NEW YORK—Bank of America Corp., the nation’s second-biggest bank by assets, has agreed to pay $335 million to settle allegations that its Countrywide Financial Corp. unit engaged in discrimination against qualified minority loan applicants.
The settlement was reached with the U.S. Department of Justice (DOJ) and is the largest fair-lending settlement in history. The funds will be used to compensate certain Countrywide customers who sought loans between 2004 and 2008.
DOJ’s charges allege that between 2004 and 2008, Countrywide discriminated against Hispanic and African-American mortgage applicants who qualified for prime rates by steering them to more expensive loans with higher fees.
“These allegations represent alarming conduct by one of the largest mortgage lenders in this country, during the height of the housing market boom,” stated Attorney General Eric Holder in a press conference. “For example, in 2007, a qualified African-American customer in Los Angeles borrowing $200,000 paid an average of roughly $1,200 more in fees than a similarly qualified white borrower.”
In the settlement, the Charlotte, N.C.-based Bank of America does not admit to the charges but maintains that it would uphold fair lending practices.

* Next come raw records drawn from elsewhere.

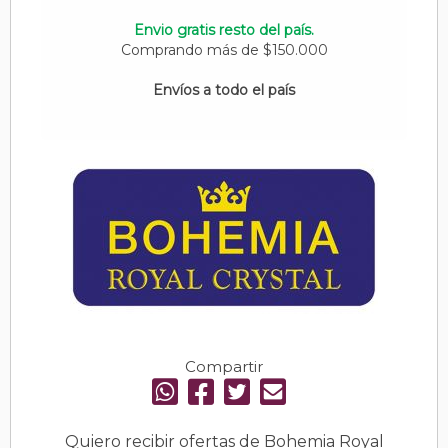
Envio gratis resto del país.
Comprando más de $150.000
Envíos a todo el país
Compartir
Quiero recibir ofertas de Bohemia Royal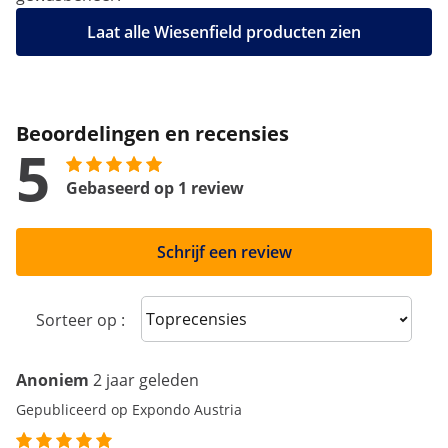
Laat alle Wiesenfield producten zien
Beoordelingen en recensies
5
Gebaseerd op 1 review
Schrijf een review
Sort reviews
Sorteer op :
Anoniem
2 jaar geleden
Gepubliceerd op Expondo Austria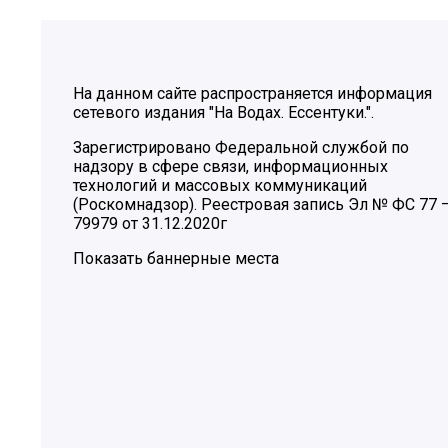
На данном сайте распространяется информация
сетевого издания "На Водах. Ессентуки.".
Зарегистрировано Федеральной службой по
надзору в сфере связи, информационных
технологий и массовых коммуникаций
(Роскомнадзор). Реестровая запись Эл № ФС 77 
79979 от 31.12.2020г
Показать баннерные места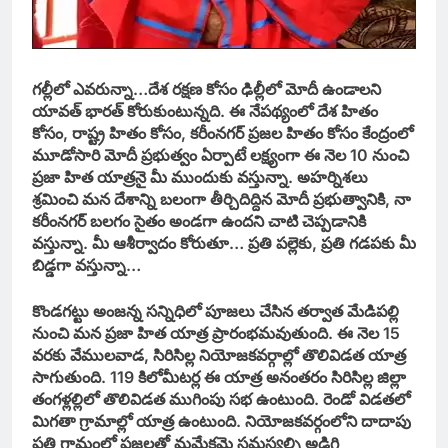
గల్లీలో ఎవరున్నా…దేశ రక్షణ కోసం ఢిల్లీలో మోదీ ఉండాలని
యావత్ భారత్ కోరుకుంటున్నది. ఈ నేపథ్యంలో దేశ హితం
కోసం, రాష్ట్ర హితం కోసం, కరీంనగర్ ప్రజల హితం కోసం కేంద్రంలో
మూడోసారి మోదీ ప్రభుత్వం ఏర్పాటే లక్ష్యంగా ఈ నెల 10 నుంచి
ప్రజా హిత యాత్రనై మీ ముందుకు వస్తున్నా. అహర్నిశలు
శ్రమించి మన దేశాన్ని బలంగా తీర్చిదిద్దిన మోదీ ప్రభుత్వానికి, నా
కరీంనగర్ బలగం సైతం అండగా ఉందని చాటి చెప్పడానికి
వస్తున్నా. మీ ఆశీర్వాదం కోరుతూ… ప్రతి పల్లెకు, ప్రతి గడపకు మీ
బిడ్డగా వస్తున్నా…
కొండగట్టు అంజన్న సన్నిధిలో పూజలు చేసిన తర్వాత మేడిపల్లి
నుంచి మన ప్రజా హిత యాత్ర ప్రారంభమవుతుంది. ఈ నెల 15
వరకు వేములవాడ, సిరిసిల్ల నియోజకవర్గాల్లో తొలివిడత యాత్ర
సాగుతుంది. 119 కిలోమీటర్ల ఈ యాత్ర అనంతరం సిరిసిల్ల జిల్లా
తంగళ్లల్లిలో తొలివిడత ముగింపు సభ ఉంటుంది. రెండో విడతలో
మిగతా గ్రామాల్లో యాత్ర ఉంటుంది. నియోజకవర్గంలోని దాదాపు
ప్రతి గ్రామంలో ప్రజలతో మమేకమై సమస్యల్ని అడిగి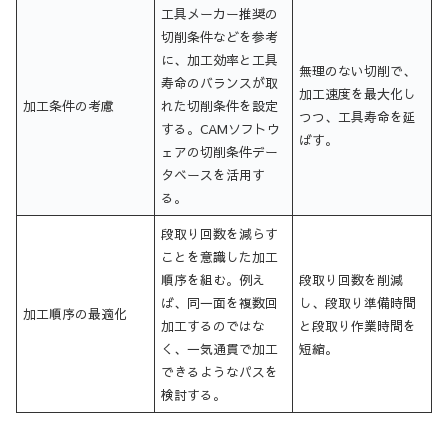
工具メーカー推奨の
切削条件などを参考
に、加工効率と工具
無理のない切削で、
寿命のバランスが取
加工速度を最大化し
加工条件の考慮
れた切削条件を設定
つつ、工具寿命を延
する。CAMソフトウ
ばす。
ェアの切削条件デー
タベースを活用す
る。
段取り回数を減らす
ことを意識した加工
順序を組む。例え
段取り回数を削減
ば、同一面を複数回
し、段取り準備時間
加工順序の最適化
加工するのではな
と段取り作業時間を
く、一気通貫で加工
短縮。
できるようなパスを
検討する。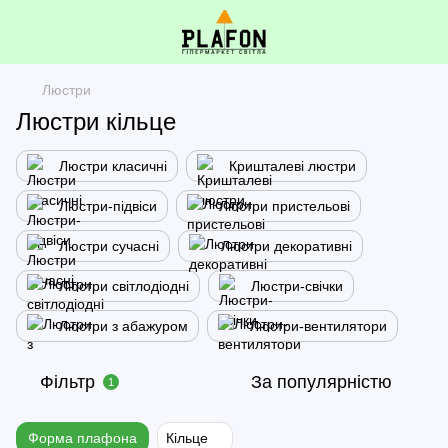
Люстри
Люстри кільце
Люстри класичні
Кришталеві люстри
Люстри-підвіси
Люстри пристельові
Люстри сучасні
Люстри декоративні
Люстри світлодіодні
Люстри-свічки
Люстри з абажуром
Люстри-вентилятори
Фільтр
За популярністю
1
Форма плафона
Кільце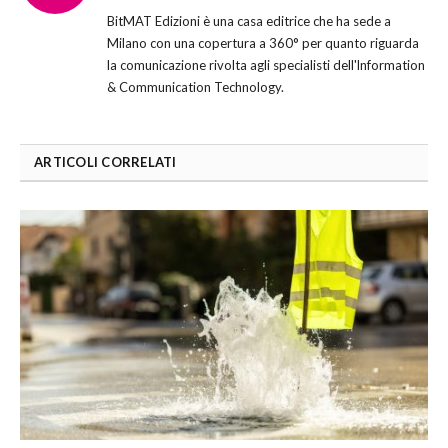
(Twitter)
BitMAT Edizioni è una casa editrice che ha sede a
Milano con una copertura a 360° per quanto riguarda
la comunicazione rivolta agli specialisti dell'lnformation
& Communication Technology.
ARTICOLI CORRELATI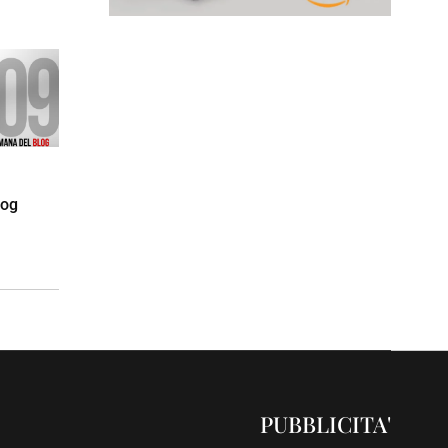
log
PUBBLICITA'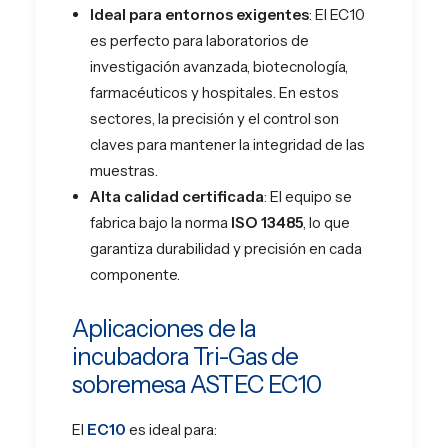
Ideal para entornos exigentes
: El EC10
es perfecto para laboratorios de
investigación avanzada, biotecnología,
farmacéuticos y hospitales. En estos
sectores, la precisión y el control son
claves para mantener la integridad de las
muestras.
Alta calidad certificada
: El equipo se
fabrica bajo la norma
ISO 13485
, lo que
garantiza durabilidad y precisión en cada
componente​.
Aplicaciones de la
incubadora Tri-Gas de
sobremesa ASTEC EC10
El
EC10
es ideal para:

Countrywide has been a thorn in Bank of America’s side ever since the bank acquired the troubled lender for $4 billion in 2008. This is the latest payment in a string of costs Bank of America has incurred on behalf of Countrywide, which at one time was the biggest subprime loan originator in the United States.
Bank of America is the first major bank since the financial crisis to be levied charges related to discriminatory lending. According to a Financial Times report, Wells Fargo Co. is currently under investigation.